Sir David Higgins, who lives in Henley, said there had not been enough investment in the railways over the past half century.
He spoke at the announcement of a £37.5billion plan to deliver faster journeys, another 170,000 peak-time commuter seats and improved reliability across the network.
The five-year plan will include electrification of the Henley-to-Twyford branch line next year as part of £9billion worth of network upgrades that were first announced in July.
It will be equipped with 25,000 volt overhead power cables, bringing an end to the diesel trains on part of First Great Western’s services.
The move is part of a government scheme to create an “electric spine” from the North to Southampton Docks in a bid to boost the economy.
Sir David, who travels by train from Henley to his office in London, said: “£37 billion is a huge amount of money but it is absolutely essential that we catch up with demand. There is a huge growth in railway — people are using it more than ever with a 50 per cent increase in the last 10 years.
“You can split that money into three pots. The first is to operate the railway, the second is to maintain it to an acceptable and sustainable standard and the third is to cope with growth.”
He said Network Rail needed to “learn lessons” of the past 50 years and improve the railways to cope with growth.
Sir David said: “We haven’t invested to meet with demand and playing catch-up is always more expensive to do, so we have to learn that lesson and not make that mistake.
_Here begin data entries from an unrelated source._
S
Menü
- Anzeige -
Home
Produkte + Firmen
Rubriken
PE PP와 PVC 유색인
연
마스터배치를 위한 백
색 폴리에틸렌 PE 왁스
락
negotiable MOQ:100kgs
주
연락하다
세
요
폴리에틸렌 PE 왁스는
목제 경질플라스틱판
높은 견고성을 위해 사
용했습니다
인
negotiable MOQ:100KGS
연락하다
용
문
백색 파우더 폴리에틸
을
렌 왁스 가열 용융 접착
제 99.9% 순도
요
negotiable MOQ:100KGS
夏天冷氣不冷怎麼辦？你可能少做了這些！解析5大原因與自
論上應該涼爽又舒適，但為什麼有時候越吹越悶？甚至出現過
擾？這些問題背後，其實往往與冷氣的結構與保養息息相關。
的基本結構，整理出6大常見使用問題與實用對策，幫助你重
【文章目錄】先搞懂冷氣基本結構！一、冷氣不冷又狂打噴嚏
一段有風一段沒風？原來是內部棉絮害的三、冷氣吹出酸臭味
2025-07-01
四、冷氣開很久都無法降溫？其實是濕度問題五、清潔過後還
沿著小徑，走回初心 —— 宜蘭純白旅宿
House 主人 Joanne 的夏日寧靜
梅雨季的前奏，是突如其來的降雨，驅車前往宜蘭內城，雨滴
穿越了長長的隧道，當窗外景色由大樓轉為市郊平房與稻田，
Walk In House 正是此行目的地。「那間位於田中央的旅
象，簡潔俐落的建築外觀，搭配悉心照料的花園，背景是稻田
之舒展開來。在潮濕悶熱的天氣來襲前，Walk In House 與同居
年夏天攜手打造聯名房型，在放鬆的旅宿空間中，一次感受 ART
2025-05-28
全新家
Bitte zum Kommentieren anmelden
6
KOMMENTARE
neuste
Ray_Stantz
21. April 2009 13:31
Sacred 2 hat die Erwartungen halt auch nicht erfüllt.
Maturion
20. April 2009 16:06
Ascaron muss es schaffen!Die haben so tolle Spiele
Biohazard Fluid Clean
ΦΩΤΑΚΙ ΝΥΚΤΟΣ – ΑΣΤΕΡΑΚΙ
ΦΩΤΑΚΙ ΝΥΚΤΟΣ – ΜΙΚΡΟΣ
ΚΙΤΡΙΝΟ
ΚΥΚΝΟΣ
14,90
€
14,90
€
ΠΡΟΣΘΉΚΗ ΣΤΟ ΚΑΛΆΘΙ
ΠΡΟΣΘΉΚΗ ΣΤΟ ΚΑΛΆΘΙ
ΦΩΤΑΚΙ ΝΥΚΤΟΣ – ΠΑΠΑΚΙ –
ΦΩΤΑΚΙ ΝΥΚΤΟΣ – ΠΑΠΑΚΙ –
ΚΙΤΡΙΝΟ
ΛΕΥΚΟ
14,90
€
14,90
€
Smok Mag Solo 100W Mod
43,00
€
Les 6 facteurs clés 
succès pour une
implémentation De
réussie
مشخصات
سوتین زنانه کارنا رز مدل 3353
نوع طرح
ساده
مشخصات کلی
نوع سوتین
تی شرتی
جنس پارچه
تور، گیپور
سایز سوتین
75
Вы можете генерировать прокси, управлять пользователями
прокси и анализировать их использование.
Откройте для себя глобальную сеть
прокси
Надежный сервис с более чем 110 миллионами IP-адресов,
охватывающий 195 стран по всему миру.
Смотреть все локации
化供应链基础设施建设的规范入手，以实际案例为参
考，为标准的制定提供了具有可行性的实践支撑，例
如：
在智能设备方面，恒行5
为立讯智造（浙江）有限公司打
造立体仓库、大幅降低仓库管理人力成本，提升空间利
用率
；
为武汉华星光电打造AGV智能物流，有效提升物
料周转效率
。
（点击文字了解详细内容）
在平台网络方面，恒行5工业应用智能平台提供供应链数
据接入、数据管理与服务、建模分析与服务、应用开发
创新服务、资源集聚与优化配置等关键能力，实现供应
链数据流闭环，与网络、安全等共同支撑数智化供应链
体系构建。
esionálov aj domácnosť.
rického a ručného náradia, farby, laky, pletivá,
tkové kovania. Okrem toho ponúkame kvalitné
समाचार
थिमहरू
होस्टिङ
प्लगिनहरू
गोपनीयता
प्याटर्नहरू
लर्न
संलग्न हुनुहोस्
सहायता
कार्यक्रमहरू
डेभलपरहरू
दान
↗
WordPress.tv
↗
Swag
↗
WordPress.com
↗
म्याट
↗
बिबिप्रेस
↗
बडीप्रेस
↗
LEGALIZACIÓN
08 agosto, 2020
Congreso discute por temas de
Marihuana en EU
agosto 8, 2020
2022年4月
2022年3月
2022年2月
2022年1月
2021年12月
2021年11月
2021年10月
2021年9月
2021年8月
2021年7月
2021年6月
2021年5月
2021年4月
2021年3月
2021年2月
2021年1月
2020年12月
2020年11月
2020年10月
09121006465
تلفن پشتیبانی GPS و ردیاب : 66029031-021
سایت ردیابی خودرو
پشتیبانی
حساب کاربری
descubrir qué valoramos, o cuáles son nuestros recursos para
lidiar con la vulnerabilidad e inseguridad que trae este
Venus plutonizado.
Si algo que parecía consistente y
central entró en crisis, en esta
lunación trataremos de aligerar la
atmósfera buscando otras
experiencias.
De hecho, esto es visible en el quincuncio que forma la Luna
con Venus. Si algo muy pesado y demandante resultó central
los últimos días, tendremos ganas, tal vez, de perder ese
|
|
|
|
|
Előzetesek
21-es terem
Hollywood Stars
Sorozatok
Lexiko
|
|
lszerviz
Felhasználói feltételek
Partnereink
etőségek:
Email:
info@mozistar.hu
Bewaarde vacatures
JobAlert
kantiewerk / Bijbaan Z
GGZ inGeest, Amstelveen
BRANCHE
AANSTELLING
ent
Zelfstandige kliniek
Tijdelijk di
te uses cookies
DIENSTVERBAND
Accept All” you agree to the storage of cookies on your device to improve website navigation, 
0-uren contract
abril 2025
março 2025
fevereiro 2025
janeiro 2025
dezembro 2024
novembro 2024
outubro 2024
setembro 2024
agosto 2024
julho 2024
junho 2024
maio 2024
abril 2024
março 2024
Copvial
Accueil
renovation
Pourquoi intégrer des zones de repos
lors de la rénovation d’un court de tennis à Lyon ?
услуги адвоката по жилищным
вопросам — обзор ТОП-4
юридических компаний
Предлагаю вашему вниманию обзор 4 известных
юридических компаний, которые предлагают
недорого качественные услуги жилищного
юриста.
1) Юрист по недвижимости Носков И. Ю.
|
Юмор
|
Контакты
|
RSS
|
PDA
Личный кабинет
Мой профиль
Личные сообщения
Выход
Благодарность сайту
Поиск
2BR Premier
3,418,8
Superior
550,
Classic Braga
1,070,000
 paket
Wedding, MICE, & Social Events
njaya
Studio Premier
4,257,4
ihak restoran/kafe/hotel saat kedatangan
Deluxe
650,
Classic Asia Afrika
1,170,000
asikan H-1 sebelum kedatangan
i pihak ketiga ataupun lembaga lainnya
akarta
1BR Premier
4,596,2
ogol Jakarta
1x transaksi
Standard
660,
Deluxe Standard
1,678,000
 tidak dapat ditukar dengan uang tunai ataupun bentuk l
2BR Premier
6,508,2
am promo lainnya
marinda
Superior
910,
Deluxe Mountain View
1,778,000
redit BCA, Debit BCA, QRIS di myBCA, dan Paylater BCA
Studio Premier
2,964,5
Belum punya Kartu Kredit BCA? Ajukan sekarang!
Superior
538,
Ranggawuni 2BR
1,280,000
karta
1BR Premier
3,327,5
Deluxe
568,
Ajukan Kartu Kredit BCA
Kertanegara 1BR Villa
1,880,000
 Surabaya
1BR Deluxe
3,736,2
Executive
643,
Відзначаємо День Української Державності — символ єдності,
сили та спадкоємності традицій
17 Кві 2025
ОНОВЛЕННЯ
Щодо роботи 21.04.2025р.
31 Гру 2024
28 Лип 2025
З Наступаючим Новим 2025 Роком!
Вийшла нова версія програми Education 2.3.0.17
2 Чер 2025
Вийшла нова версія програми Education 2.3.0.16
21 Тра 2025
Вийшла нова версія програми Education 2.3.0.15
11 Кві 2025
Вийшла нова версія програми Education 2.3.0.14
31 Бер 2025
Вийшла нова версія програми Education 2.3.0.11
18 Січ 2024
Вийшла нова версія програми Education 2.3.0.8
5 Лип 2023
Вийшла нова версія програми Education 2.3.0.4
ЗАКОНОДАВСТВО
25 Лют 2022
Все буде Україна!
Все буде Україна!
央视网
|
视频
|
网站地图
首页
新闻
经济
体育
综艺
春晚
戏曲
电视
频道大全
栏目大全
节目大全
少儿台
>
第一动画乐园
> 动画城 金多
“In the Seventies, Eighties and Nineties Europe, and Japan for that matter, were building a new rail network and we didn’t build any for hundreds of years.
“We didn’t build any yet we have one of the highest-growth networks in Europe.”
The cost of season tickets on the First Great Western network, which links Henley with London, Oxford and Reading, was increased by an average of 4.2 per cent from January 1.
An annual standard-class season ticket to Paddington now costs £3,388, an increase of £136. Making the same journey via Reading costs £3,955, compared with £3,796 previously.
An annual season ticket to Oxford has risen from £2,580 to £2,688, while a ticket to Reading has increased from £992 to £1,033. Sir David said the Government regulated the price of season tickets, adding: “Our job is to run the railways efficiently.”
In December, it was revealed that commuters from Henley travel to work on the busiest train in the country.
The Department for Transport found that the 7.44am service from Henley to London Paddington carried 80 per cent more passengers than its official capacity.
In April, DfT figures showed that four in 10 passengers on the same First Great Western service were forced to stand, making it the busiest in the South-East.
A survey, carried out on one day, found that the three-carriage train, which stops at Wargrave, Shiplake, Twyford and Maidenhead, was carrying 373 passengers, 148 more than it was designed to hold.
Since then, a carriage has been added.